Task requirements
Which lines run from the one with "46: (191, 225)" through the end of the data? Retype them exactly, without pictures.
── Source data ──
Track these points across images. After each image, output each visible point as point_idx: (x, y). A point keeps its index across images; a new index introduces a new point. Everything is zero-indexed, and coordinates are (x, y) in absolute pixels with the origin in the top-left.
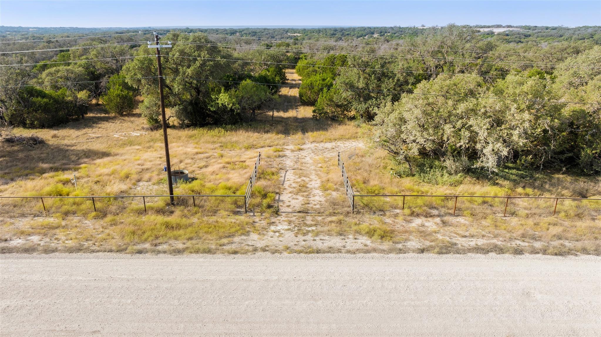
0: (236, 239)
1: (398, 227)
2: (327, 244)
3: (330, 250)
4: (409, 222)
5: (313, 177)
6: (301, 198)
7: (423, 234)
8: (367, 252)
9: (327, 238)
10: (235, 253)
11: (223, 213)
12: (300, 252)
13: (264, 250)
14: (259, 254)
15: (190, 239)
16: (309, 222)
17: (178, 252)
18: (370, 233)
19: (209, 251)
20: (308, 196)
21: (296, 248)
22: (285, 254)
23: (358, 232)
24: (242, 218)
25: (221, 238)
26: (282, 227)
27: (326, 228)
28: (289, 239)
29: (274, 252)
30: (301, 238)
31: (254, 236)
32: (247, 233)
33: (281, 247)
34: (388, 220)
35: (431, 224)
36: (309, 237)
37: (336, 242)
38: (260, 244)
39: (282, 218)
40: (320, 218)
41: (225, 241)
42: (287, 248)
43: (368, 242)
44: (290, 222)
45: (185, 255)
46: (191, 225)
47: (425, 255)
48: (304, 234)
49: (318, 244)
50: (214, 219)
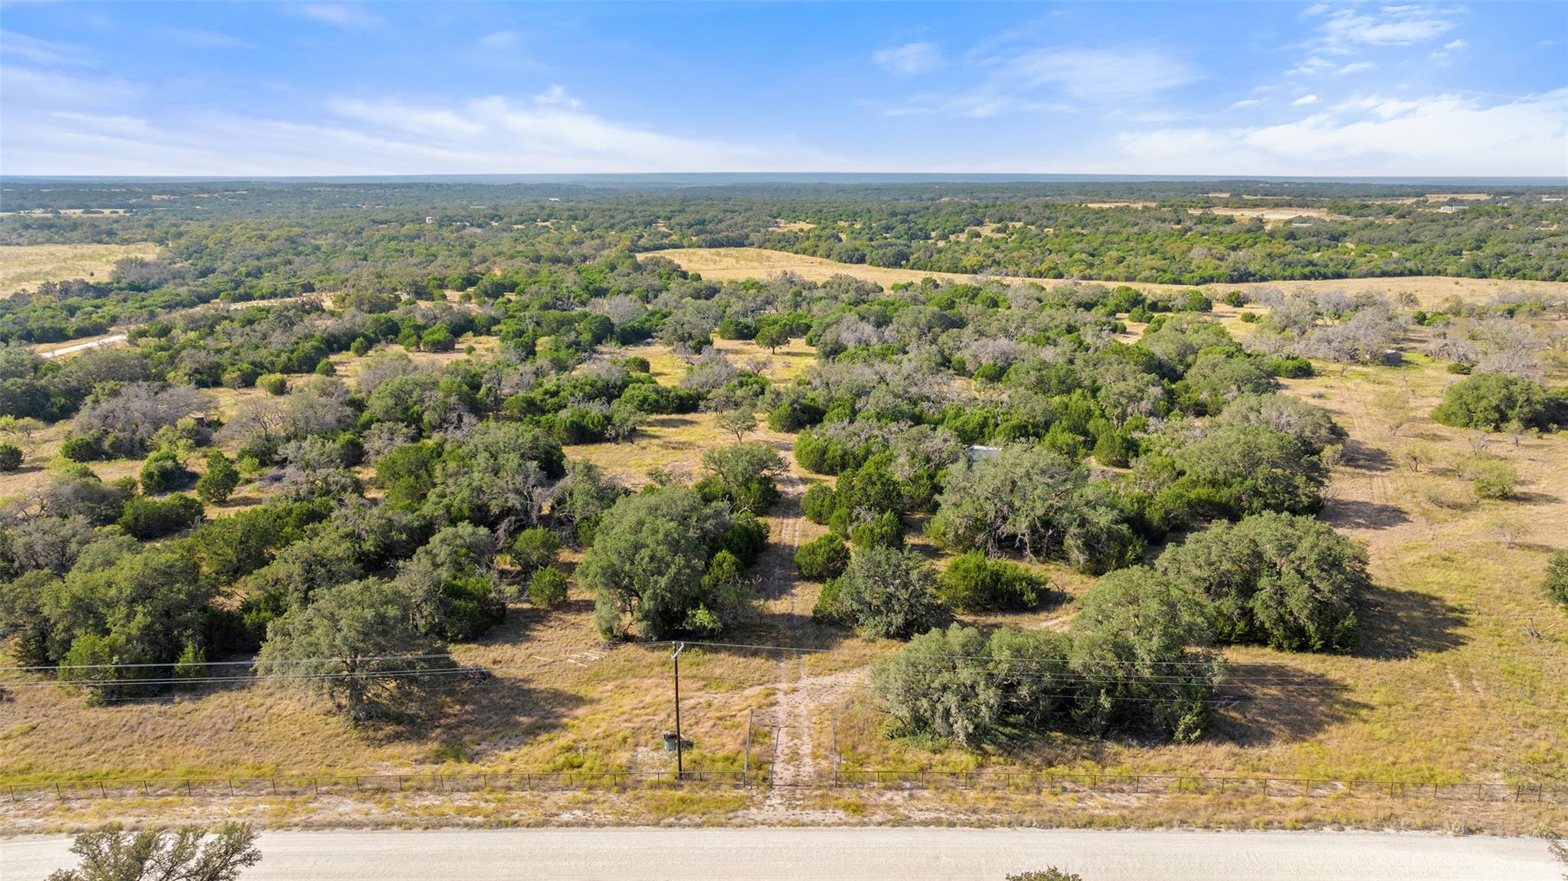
───
Answer space
46: (191, 225)
47: (425, 255)
48: (304, 234)
49: (318, 244)
50: (214, 219)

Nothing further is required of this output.